**Exercise passage:**
= Beginning of Section =



In [None]:
# STEP 2B — TREAT missing Delivery_Date
# TODO:
# - Compute median Lead_Time_Days per Supplier (ignore NaNs)
# - For rows with missing Delivery_Date, set Delivery_Date = PO_Date + median_lead_time_for_supplier
# - Recompute Lead_Time_Days from dates
# median_lt = df_treat.groupby('Supplier')['Lead_Time_Days'].median()
# your imputation code here


In [None]:
# STEP 2C — VERIFY missingness
# TODO:
# - Run missing_report(df_treat) again
# - Confirm Delivery_Date and Lead_Time_Days have no missing values except possibly where Supplier is missing
# missing_report(df_treat)
# step2_check_missing_and_dates(df_treat)


## STEP 3 — SEE / TREAT / VERIFY: Outliers & Supplier Labels
Check lead-time outliers (> 45 days) and ensure Supplier ∈ {A,B,C}.


In [None]:
# STEP 3A — SEE outliers & suppliers
# TODO:
# - Use df_treat['Lead_Time_Days'].describe()
# - Count how many Lead_Time_Days > 45
# - Inspect supplier value counts
# step3_check_outliers_and_suppliers(df_treat)


In [None]:
# STEP 3B — TREAT outliers & suppliers
# TODO:
# - Remove or cap Lead_Time_Days > 45 (e.g., drop those rows)
# df_treat = df_treat[df_treat['Lead_Time_Days'] <= 45]


In [None]:
# STEP 3C — VERIFY outliers & suppliers
# TODO: re-run step3_check_outliers_and_suppliers(df_treat) and confirm outliers are gone
# step3_check_outliers_and_suppliers(df_treat)


## STEP 4 — VERIFY: KPI Stability
Compute OTD%, CV%, DefectRate% per supplier to verify dataset stability.


In [None]:
# STEP 4A — Compute KPI table
# TODO:
# - Define promised_lead_time (e.g., 10 days)
# - Create Late_Flag = (Lead_Time_Days > promised_lead_time).astype(int)
# - Group by Supplier and compute OTD%, Mean_LT, Std_LT, CV%, DefectRate%
# promised_lead_time = 10
# df_treat['Late_Flag'] = ...
# kpi_table = ...


In [None]:
# STEP 4B — Inspect KPI table
# TODO: visually inspect kpi_table for unrealistic values
# kpi_table


### STEP 4C — Interpretation (student)

= End of Section =

**Work to complete:**
Quote the part of the notebook excerpt that opens with the words containing "# - Create Late_Flag" and closes with "kpi_table = ...". Work only from the notebook excerpt.

**Dataset:**
= Beginning of Section =

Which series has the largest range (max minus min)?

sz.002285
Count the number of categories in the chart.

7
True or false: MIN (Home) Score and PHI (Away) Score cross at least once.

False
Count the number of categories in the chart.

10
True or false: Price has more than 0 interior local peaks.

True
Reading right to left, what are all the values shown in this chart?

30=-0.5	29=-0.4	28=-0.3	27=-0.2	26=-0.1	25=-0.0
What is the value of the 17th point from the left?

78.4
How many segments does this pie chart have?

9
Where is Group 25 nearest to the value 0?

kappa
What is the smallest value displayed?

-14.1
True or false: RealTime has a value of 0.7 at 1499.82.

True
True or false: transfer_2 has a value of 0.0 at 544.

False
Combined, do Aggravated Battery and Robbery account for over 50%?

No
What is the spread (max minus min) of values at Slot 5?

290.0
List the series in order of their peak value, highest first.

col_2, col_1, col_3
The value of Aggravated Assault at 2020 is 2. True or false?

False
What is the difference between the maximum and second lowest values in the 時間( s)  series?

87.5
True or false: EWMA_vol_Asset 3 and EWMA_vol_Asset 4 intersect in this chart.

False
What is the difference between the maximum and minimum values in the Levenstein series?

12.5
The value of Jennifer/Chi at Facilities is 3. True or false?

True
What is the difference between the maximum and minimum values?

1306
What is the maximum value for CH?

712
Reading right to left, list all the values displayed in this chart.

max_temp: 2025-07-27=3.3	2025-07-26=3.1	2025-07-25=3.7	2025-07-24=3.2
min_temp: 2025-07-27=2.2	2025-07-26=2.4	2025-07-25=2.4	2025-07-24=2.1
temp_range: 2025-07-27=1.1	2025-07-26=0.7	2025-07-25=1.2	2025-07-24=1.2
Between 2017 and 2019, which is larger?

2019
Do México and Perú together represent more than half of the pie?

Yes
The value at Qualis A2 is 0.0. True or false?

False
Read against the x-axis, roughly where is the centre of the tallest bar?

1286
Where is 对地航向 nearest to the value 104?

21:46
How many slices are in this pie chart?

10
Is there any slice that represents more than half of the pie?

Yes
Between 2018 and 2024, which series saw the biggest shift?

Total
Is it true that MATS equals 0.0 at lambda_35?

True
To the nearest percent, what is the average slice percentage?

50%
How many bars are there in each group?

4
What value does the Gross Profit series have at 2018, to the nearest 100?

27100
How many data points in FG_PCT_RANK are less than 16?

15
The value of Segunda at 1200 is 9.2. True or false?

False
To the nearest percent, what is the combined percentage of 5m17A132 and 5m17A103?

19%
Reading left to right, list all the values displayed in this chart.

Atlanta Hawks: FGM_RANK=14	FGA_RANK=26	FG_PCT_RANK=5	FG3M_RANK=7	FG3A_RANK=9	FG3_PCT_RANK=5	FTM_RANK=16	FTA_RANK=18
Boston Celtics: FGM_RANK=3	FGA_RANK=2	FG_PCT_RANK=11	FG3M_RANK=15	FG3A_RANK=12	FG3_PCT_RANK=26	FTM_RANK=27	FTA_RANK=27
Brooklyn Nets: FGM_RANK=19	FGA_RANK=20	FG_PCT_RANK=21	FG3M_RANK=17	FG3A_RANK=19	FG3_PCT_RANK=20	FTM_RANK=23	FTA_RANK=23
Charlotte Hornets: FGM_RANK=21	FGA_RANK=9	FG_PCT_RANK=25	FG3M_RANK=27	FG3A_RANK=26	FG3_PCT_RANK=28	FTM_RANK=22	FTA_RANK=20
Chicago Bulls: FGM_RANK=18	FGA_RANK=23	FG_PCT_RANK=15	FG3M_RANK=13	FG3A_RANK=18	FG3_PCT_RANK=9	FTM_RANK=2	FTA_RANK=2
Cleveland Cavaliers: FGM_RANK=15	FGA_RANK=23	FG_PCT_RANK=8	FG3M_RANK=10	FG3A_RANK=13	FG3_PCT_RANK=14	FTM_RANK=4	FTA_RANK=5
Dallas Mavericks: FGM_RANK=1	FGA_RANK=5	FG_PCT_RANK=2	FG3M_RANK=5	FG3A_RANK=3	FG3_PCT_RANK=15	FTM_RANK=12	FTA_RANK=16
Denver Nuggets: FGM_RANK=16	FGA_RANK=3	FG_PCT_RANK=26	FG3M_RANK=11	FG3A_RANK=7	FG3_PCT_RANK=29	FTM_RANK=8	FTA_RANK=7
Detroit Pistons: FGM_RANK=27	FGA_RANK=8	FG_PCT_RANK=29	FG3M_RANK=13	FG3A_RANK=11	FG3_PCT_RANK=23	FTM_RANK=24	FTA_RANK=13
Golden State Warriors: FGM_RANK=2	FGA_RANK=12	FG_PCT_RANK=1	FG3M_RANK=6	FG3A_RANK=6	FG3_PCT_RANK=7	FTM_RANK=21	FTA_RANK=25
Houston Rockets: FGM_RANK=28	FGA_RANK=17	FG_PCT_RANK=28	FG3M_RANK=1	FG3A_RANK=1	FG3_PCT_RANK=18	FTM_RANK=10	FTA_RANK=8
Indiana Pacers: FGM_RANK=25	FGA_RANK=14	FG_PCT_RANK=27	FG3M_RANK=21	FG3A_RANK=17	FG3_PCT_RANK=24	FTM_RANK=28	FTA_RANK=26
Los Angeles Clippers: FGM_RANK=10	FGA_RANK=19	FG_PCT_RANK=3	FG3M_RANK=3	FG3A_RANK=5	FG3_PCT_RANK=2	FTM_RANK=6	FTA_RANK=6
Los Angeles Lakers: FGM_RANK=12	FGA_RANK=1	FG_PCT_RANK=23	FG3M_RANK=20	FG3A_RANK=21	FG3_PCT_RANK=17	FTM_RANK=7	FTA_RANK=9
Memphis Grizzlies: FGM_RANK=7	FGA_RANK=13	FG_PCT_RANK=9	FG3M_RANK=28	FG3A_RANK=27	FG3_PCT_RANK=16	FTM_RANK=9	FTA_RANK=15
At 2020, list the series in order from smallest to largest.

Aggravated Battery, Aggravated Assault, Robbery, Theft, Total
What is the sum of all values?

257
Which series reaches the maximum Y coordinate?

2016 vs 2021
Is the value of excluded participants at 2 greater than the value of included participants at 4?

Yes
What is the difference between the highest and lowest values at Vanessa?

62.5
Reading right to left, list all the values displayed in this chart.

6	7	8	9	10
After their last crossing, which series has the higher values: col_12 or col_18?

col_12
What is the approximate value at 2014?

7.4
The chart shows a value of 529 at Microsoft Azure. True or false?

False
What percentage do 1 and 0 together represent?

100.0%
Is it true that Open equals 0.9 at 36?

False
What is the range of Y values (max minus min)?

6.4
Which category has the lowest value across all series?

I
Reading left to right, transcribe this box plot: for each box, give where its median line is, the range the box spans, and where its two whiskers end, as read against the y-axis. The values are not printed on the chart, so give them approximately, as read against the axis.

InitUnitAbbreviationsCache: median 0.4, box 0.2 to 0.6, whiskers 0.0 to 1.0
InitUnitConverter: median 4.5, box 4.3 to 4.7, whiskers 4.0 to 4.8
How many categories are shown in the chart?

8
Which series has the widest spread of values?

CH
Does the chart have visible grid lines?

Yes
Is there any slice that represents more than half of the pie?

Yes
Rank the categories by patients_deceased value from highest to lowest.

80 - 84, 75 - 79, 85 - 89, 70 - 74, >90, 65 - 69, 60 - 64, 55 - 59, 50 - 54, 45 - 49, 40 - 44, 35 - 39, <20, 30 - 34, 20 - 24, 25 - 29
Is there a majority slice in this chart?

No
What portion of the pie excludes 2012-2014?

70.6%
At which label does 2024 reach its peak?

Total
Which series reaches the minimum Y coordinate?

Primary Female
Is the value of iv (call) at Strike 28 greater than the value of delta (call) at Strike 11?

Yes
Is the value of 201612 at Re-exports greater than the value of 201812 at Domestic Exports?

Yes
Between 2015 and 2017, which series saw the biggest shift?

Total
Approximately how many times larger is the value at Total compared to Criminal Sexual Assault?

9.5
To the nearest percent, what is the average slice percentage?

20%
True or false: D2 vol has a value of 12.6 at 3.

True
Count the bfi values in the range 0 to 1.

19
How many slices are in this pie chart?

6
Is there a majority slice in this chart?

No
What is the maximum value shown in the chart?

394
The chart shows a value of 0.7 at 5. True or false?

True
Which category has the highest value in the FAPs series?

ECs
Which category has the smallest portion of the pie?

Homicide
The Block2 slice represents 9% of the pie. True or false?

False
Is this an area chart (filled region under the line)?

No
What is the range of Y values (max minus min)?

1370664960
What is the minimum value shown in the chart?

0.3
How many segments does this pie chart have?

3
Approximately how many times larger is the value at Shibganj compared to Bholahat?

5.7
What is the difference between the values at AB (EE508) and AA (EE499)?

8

= End of Section =

**Solved exercise:**
# - Create Late_Flag = (Lead_Time_Days > promised_lead_time).astype(int)
# - Group by Supplier and compute OTD%, Mean_LT, Std_LT, CV%, DefectRate%
# promised_lead_time = 10
# df_treat['Late_Flag'] = ...
# kpi_table = ...